MENCUCUK ATAP DAUN SAGU

Pohon sagu atau rumbia tumbuh subur di pulau Lingga. Masyarakat bukan saja memanfaatkan sagu putih sebagai bahan makanan dari batang sagu tetapi juga menggunakan daunnya sebagai atap rumah. Christiaan van Angelbeek seorang juru bahasa Melayu pegawai pemerintah Hindia Belanda pada tahun 1819 pernah berkunjung ke Daik dan mencatat tentang penggunaan daun sagu yang dipakai oleh penduduk sebagai bahan atap rumah. Pada zaman Kerajaan Lingga-Riau, wilayah Lingga telah menjadi daerah penghasil atap yang dikirim ke luar daerah. Pada masa kini masyarakat Daik dan penduduk Lingga terus memanfaatkan daun sagu sebagai atap bangunan. Atap daun sagu yang sampai kini masih digunakan oleh masyarakat, dikarenakan harganya lebih murah dan terjangkau dibandingkan atap buatan pabrik seperti seng, asbes dan genting. Atap daun sagu digunakan oleh masyarakat yang kurang mampu untuk membeli atap buatan pabrik dan masyarakat yang membutuhkan atap untuk bangunan yang tidak diperlukan dalam waktu lama untuk berdiri, seperti pondok dikebun durian dan bangsal untuk kegiatan sementara waktu. Penggunaan atap daun sagu juga lebih membuat suhu di dalam rumah lebih dingin dan nyaman.

Di Lingga, daerah-daerah penghasil atap daun sagu berada di wilayah yang tumbuh subur pohon sagu. Beberapa desa penghasil atap daun sagu seperti Desa Nerekeh, Desa Panggak Laut, dan Desa Merawang yang terletak di Kecamatan Lingga. Ketiga Desa ini termasuk wilayah yang ditumbuhi subur pohon sagu dan sebagian penduduknya bekerja sebagai petani sagu. Di Lingga, membuat atap daun sagu disebut dengan mencucuk atap. Penduduk yang mencucuk atap dari kalangan kaum perempuan ibu-ibu rumah tangga. Pekerjaan mencucuk atap yang digeluti oleh ibu rumah tangga, telah menambah penghasilan ekonomi sehari-hari mereka.

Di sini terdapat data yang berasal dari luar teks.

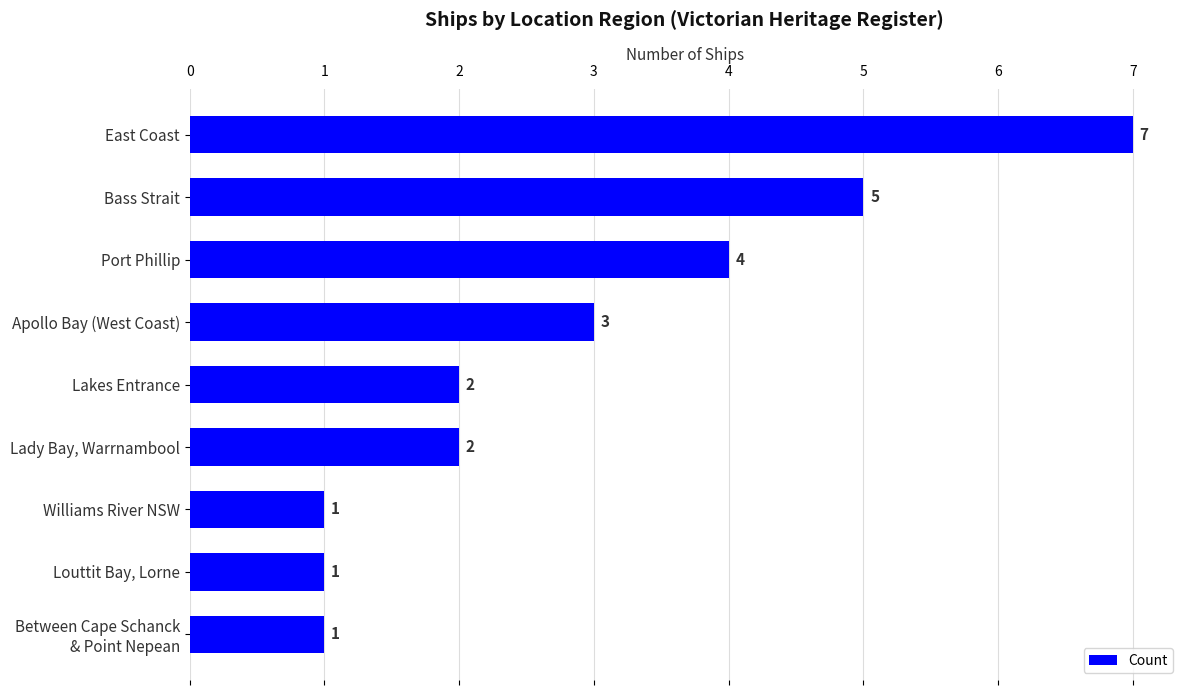

What is the value of the 9th bar from the top?

1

Hutan sagu dan sekitarnya menyediakan bahan-bahan untuk membuat atap. Para pembuat atap secara lansung masuk ke hutan untuk mendapatkan bahan-bahan yang diperlukan. Bahan mencucuk atap terdiri dari mengkawan, daun sagu, dan bintit. Mengkawan merupakan bilah kayu atau bambu atau bahan lainnya lebih kurang sebesar jari telunjuk orang dewasa yang berfungsi sebagai tulang penguat lipatan daun atap. Mengkawan yang berada di dalam atap digunakan untuk mengikat atap dengan kasau rumah. Mengkawan yang digunakan bukan saja berbahan kayu seperti kayu situlang, tetapi juga bisa dari bilah buluh, dan bilah guyung kulit sagu. Bintit merupakan kulit dari pelepah sagu yang digunakan untuk mengikat lipatan atap sehingga tidak lepas dan sekaligus menjepit mengkawan.

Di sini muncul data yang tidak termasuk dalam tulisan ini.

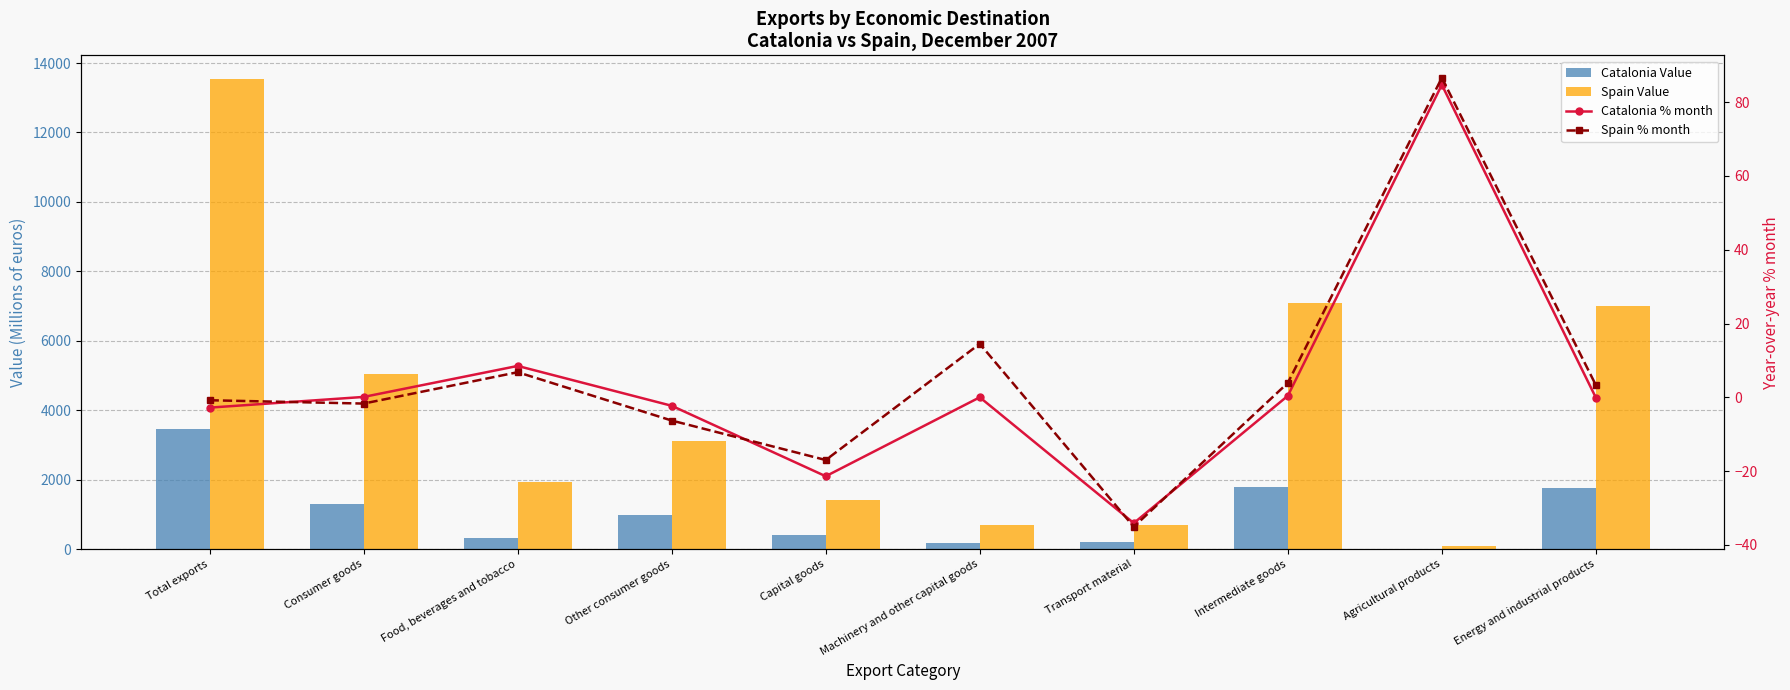

What position from the left is Consumer goods?

2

Di dalam hutan sagu, pembuat atap akan mencari daun sagu yang layak dibuat bahan atap. Daun sagu yang paling bagus dibuat atap adalah daun yang telah tua, karena lebih awet, dan tebal. Pohon sagu yang telah ditebang, sebagian daunnya sangat bagus diambil karena telah tua. Daun sagu yang ditemukan dipisahkan dari pelepah dan kemudian disusun untuk dikebat. Setelah daun sagu di kebat dan diikat pencucuk atap akan membawa daun sagu dengan cara diletakkan di atas kepala atau pun dipikul untuk dibawa pulang ke rumah. Di rumah masing-masing akan dilakukan kerja mencucuk atap. Atap yang dibuat berukuran lebih kurang dengan panjang atap lebih kurang 127 cm dengan lebar 37 cm. Atap daun yang telah jadi dijual kepada penduduk yang membutuhkan dengan cara penjualan sejumlah keping atap dihargai dengan harga tertentu. Usaha ibu rumah tangga yang bekerja mencucuk atap dengan bahan-bahan yang mudah didapat telah turut membantu masyarakat ekonomi lemah dalam membangun tempat tinggal. Atap daun sagu juga ramah lingkungan karena berbahan dari tumbuh-tumbuhan. Jika atap tidak bisa digunakan lagi karena rusak atau pun lapuk tentunya akan menjadi bagian dari sampah organik atau pun sampah alam yang ramah lingkungan.